====== The data
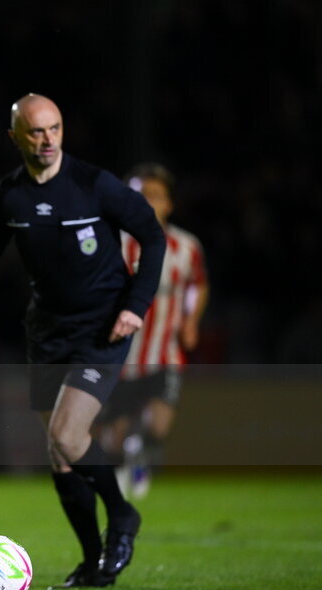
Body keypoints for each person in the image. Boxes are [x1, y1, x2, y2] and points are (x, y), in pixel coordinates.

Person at [0, 94, 165, 588]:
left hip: (102, 331)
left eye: (54, 128)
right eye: (35, 131)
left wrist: (135, 307)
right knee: (58, 453)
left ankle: (121, 515)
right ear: (15, 138)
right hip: (47, 332)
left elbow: (152, 237)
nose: (47, 139)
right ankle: (93, 561)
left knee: (67, 436)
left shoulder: (94, 185)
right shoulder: (10, 196)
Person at [99, 163, 209, 498]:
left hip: (165, 353)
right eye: (138, 194)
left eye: (154, 195)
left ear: (169, 204)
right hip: (120, 355)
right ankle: (123, 465)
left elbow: (198, 285)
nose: (146, 201)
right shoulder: (112, 242)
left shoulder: (186, 246)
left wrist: (191, 320)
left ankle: (141, 455)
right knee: (112, 437)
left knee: (157, 425)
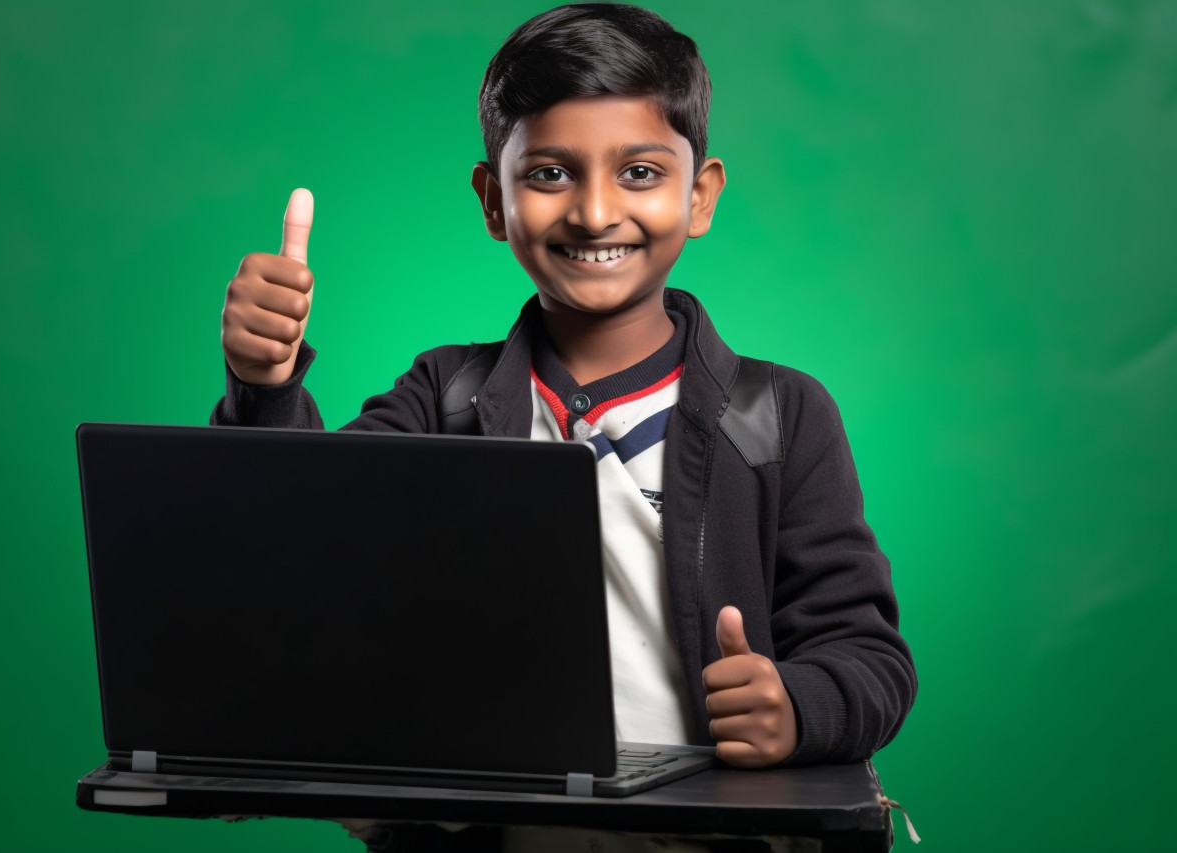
============
■ **What you will do**:
The entries above need to be repeated in full, word for word. Skip the images.

■ **Solved problem**:
Body keypoints for each person in the image. Boxes are [x1, y1, x2, y2] and points are (x, y), in pixel coordinates.

Person at [0, 94, 165, 588]:
left hip: (102, 331)
left eye: (54, 128)
right eye: (35, 131)
left wrist: (135, 307)
right knee: (58, 453)
left ankle: (121, 515)
right ear: (15, 138)
right hip: (47, 332)
left elbow: (152, 237)
nose: (47, 139)
right ankle: (93, 561)
left knee: (67, 436)
left shoulder: (94, 185)
right shoulder: (10, 196)
Person at [99, 163, 209, 498]:
left hip: (165, 353)
right eye: (138, 194)
left eye: (154, 195)
left ear: (169, 204)
right hip: (120, 355)
right ankle: (123, 465)
left elbow: (198, 285)
nose: (146, 201)
right shoulder: (112, 242)
left shoulder: (186, 246)
left wrist: (191, 320)
left ankle: (141, 455)
right knee: (112, 437)
left knee: (157, 425)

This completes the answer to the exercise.